Nei confronti di segnali preoccupanti che possono emergere dal comportamento altrui vi è una naturale autodifesa, vi è il desiderio di minimizzare il fatto per non essere coinvolti, entra in gioco un meccanismo di salvaguardia che smussa e appiana, riconducendo il tutto nell’alveo della suddetta normalità.
Subentra la tendenza a non vedere e a non sentire, a non recepire segnali premonitori per poi esprimere il proprio stupore quando il dramma si manifesta in tutta la sua tragicità.
Nei confronti della solitudini esistenziali e psicologiche, spesso all’origine di comportamenti estremi, vi è una sostanziale indifferenza sociale e individuale. Un possibile perché? Il rapporto con gli altri è il risultato di una dialettica in cui ognuno deve spendere se stesso, impegnando risorse fisiche e intellettuali, e questo non è da tutti. Viviamo in un’epoca nella quale la società e i costumi sembrano privilegiare l’autonomia a scapito dell’autenticità e nell’autonomia l’arricchimento del “sé” va spesso a scapito del rapporto con l’altro. Sarebbe pertanto auspicabile un recupero dell’autenticità in ognuno di noi. Ma che significato vogliamo dare a questo concetto di autenticità per non confonderlo con l’egoismo, con l’amor proprio, come diceva Rousseau?
In filosofia l’autenticità può essere declinata in molti modi ma una definizione che mi convince è: capacità di coincidere con la massima ricchezza del “sé”. Nota bene, massima ricchezza del sé e non l’ammissione prosaica: io sono fatto così. Meraviglia e dolore sono due aspetti dell’autenticità, mentre la superficialità e l’indifferenza svuotano l’uomo dalle sue prerogative più nobili. E il rapporto con l’altro non può essere privo di tali prerogative. L’idealismo tedesco sosteneva che ciò che avverto definitivamente “altro da me”, corrisponde solo a un buco nero del mio io, fonte di paura  e terrore che mi obbligano a una identità protetta  che espelle definitivamente l’altro in una radicalizzazione del “non io”. Unificarsi con la vita degli altri e del mondo significa unificarsi  con la propria vita, con se stessi,  con il proprio io.

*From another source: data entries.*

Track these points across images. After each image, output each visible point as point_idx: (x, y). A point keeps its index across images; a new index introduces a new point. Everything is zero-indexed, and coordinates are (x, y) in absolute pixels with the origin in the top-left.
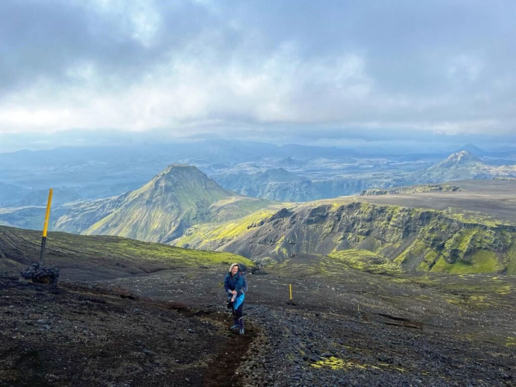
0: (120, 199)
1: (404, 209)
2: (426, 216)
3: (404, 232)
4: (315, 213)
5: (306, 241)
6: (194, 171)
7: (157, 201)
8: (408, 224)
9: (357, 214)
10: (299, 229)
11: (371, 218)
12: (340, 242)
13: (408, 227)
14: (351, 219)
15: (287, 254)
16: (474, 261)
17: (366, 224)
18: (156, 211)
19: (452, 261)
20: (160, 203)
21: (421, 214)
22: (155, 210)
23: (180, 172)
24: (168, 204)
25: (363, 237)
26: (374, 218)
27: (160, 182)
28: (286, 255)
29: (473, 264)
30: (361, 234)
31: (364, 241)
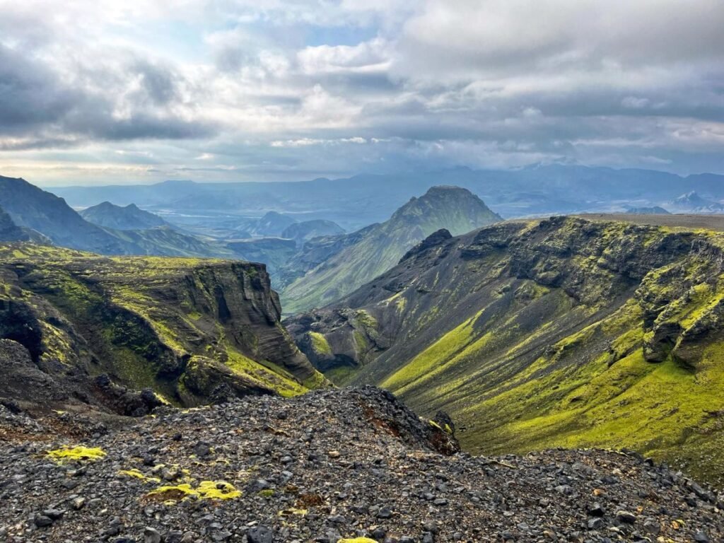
0: (361, 234)
1: (632, 227)
2: (676, 244)
3: (617, 283)
4: (484, 238)
5: (447, 291)
6: (463, 196)
7: (394, 237)
8: (630, 263)
9: (547, 241)
10: (448, 268)
11: (569, 249)
12: (500, 296)
13: (631, 268)
14: (535, 250)
15: (402, 309)
16: (705, 361)
17: (558, 261)
18: (390, 250)
19: (653, 356)
20: (398, 239)
21: (666, 239)
22: (389, 248)
23: (441, 197)
24: (408, 240)
25: (545, 290)
26: (576, 249)
27: (405, 210)
28: (400, 309)
29: (699, 370)
30: (542, 282)
31: (545, 296)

Nell’autonomia l’alterità è esterna, l’altro è fuori di me, mentre nell’autenticità l’altro è dentro di me, l’altro non è più l’estraneo. Non vi è necessariamente nulla di mistico o religioso in tali affermazioni.
Il soggetto moderno ha conquistato l’autonomia e ha rotto con le strutture dell’autoritarismo ma rischia di vivere una vita astratta, confinata nella individualità,  e nella riproduzione del proprio “sé”, con il sospetto della alterità, da cui si difende impoverendo la relazione al punto da non conoscerla e classificarla come normalità.
Nella composizione dell’apparente dissidio tra autonomia ed autenticità si può forse identificare il vero processo di arricchimento dell’essere umano, soggetto complesso che,  proprio nella sua autenticità più vera, identificabile, come diceva Heidegger, in “quella della morte”, non può essere banalizzato come individuo “normale”.